** Problem statement **
Transcribe the rows from the very first line through the line containing "The clock reads 10 h 24 min 42 s", including both of these lines, and reproduce them character for character.

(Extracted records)

☆ ☆ ☆

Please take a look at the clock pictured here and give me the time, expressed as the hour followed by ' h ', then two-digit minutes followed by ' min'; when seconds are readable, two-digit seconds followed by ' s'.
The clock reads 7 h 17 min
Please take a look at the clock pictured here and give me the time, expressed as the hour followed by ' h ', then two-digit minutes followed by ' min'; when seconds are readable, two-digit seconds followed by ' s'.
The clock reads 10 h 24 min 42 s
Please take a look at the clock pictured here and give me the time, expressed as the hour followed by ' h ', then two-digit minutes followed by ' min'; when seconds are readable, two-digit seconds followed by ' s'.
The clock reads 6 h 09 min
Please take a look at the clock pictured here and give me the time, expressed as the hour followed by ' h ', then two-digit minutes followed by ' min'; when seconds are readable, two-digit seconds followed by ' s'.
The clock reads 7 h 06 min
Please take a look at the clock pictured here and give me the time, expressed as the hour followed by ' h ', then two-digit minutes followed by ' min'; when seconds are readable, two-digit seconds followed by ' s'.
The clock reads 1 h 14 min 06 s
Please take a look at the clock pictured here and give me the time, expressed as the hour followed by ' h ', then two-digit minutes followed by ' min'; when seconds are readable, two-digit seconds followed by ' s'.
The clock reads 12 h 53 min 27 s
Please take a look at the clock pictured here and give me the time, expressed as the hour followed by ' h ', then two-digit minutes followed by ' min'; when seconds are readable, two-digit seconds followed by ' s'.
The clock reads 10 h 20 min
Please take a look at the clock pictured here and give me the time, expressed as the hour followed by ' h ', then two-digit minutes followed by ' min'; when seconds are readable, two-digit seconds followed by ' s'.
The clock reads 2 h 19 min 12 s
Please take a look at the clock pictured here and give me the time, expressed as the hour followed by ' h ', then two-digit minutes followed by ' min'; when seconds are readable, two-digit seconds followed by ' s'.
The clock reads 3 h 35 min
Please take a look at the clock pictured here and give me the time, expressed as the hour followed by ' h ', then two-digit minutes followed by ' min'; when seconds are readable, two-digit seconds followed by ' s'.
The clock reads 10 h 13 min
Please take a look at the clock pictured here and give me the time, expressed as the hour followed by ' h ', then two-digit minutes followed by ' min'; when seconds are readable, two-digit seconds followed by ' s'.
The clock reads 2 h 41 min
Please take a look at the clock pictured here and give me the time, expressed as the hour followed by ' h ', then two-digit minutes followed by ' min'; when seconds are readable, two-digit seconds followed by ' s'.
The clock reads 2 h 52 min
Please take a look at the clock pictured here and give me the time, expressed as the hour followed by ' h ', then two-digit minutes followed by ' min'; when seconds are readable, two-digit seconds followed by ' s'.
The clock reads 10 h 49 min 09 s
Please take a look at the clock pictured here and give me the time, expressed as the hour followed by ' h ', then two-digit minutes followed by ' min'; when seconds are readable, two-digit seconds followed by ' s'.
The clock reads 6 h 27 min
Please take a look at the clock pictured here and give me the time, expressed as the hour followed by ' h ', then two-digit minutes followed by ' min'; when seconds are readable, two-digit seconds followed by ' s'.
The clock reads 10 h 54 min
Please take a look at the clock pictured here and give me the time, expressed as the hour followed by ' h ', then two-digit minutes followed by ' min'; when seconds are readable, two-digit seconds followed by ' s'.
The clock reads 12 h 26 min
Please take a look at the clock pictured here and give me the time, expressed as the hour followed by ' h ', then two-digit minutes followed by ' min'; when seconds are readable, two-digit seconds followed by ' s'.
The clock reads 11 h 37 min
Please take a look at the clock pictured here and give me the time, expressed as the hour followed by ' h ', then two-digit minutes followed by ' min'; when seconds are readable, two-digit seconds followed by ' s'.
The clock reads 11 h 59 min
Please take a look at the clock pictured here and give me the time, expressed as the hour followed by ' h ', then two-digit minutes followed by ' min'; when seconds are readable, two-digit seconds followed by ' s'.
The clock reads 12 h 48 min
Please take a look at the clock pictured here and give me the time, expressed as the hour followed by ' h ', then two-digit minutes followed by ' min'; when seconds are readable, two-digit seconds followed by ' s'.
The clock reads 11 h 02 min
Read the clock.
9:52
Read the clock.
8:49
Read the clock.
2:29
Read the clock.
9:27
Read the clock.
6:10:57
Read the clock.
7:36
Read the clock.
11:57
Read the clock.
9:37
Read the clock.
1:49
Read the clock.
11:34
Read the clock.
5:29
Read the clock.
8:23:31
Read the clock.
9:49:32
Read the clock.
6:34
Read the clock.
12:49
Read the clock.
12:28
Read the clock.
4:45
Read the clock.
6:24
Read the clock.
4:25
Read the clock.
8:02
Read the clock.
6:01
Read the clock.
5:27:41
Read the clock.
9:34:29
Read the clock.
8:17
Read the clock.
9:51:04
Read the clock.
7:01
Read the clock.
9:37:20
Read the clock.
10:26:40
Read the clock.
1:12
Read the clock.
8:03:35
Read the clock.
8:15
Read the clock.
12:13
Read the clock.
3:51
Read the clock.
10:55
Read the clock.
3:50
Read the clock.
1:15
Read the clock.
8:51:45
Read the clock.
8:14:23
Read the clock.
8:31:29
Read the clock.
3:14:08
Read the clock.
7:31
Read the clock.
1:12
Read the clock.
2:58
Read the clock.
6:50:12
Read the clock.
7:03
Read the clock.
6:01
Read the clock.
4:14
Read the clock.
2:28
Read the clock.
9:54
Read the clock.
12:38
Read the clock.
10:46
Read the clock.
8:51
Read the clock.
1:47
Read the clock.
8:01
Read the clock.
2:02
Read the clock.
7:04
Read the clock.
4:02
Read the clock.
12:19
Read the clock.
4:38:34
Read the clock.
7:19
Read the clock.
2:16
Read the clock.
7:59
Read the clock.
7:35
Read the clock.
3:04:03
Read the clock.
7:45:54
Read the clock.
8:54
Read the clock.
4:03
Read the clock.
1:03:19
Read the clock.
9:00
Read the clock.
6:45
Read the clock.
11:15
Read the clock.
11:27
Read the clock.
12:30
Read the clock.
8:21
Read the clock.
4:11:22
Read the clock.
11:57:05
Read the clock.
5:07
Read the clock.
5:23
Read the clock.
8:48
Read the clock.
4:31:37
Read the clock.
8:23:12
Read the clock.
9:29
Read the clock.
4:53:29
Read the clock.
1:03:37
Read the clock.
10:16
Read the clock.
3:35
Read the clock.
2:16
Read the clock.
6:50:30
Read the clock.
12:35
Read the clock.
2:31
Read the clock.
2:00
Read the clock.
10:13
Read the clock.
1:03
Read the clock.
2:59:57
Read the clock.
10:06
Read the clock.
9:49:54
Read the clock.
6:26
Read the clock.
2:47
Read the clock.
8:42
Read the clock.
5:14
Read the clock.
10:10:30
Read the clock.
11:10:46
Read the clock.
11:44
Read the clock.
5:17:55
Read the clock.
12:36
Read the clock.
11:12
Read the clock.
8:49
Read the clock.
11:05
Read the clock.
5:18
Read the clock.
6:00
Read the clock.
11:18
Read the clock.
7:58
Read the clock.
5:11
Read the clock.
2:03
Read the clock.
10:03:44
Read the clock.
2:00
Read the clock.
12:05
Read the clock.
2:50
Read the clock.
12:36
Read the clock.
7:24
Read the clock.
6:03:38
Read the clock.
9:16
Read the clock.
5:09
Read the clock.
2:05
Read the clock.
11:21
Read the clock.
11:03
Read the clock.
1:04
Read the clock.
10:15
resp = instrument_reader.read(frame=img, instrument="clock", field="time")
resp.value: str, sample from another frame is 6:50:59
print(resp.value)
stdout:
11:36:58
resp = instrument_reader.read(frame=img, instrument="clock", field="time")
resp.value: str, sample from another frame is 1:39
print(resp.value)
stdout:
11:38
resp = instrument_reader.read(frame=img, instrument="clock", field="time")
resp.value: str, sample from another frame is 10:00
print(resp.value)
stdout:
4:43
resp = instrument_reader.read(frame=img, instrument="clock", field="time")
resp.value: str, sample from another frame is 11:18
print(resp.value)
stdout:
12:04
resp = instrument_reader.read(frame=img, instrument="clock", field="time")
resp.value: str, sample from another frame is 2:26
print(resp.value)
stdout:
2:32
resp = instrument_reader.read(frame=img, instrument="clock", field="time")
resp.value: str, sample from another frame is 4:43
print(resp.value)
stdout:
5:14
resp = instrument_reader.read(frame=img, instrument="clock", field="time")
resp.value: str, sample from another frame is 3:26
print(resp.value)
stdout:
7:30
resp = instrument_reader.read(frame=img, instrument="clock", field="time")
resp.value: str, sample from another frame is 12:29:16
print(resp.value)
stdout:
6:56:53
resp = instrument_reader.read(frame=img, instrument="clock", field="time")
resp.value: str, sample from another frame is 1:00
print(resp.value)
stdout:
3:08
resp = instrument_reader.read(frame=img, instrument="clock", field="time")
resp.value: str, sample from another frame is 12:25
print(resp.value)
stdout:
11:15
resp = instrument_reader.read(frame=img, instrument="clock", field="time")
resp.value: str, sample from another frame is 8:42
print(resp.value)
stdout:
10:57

☆ ☆ ☆

** Correct answer **
Please take a look at the clock pictured here and give me the time, expressed as the hour followed by ' h ', then two-digit minutes followed by ' min'; when seconds are readable, two-digit seconds followed by ' s'.
The clock reads 7 h 17 min
Please take a look at the clock pictured here and give me the time, expressed as the hour followed by ' h ', then two-digit minutes followed by ' min'; when seconds are readable, two-digit seconds followed by ' s'.
The clock reads 10 h 24 min 42 s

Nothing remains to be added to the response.